How one charity is bringing marketing up the business agenda
How do you convince people that marketing is not a cost but an investment? Rewilding Britain is using a three-part strategy to win over sceptics.
Hilary Cross is a force to be reckoned with. She overhauled marketing at The British Council and helped to grow MacMillan to become the household name it is today but now is turning her hand to the environment.
For the past 12 months she has been working with Rewilding Britain, a five-year-old ecological charity, to redefine its audience and strategy.
Originally brought in to assess communications, Cross quickly persuaded the charity that its issues ran deeper and that it needed to rethink its whole brand.
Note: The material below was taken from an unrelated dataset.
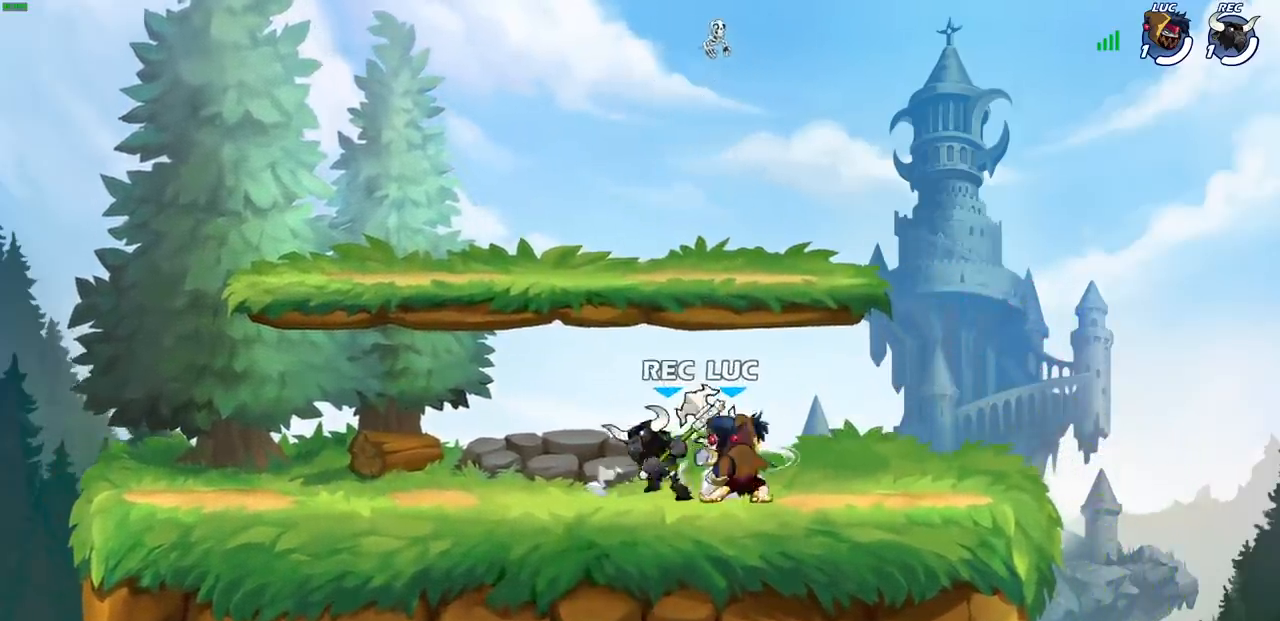
{"buttons": [], "left_stick": "right", "events": [[17, "SQUARE", "down"], [83, "SQUARE", "up"], [267, "left_stick", "right"]]}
It was “not articulating its worth”, Cross tells Marketing Week. She believed the growing interest in the climate crisis through everything from Greta Thunberg to Extinction Rebellion meant this was an even greater missed opportunity.
“They had a lot of influence in government looking at policy but they just weren’t talking in a way that was inspiring and bold. They were too apologetic and slightly unclear about rewilding and they were not providing calls to action for people who want to do something,” she explains.
As the brand and strategy consultant, Cross has redefined its strategy, vision and values with the help of a small team spanning content, press and digital marketing.
First, she honed the target audience by getting the charity to think about who it needed to talk to, rather than trying to communicate and persuade everybody. From here, Cross worked out the charity needed to do three main things: capitalise on the interest that already exists, influence policy and legislation, and engage people.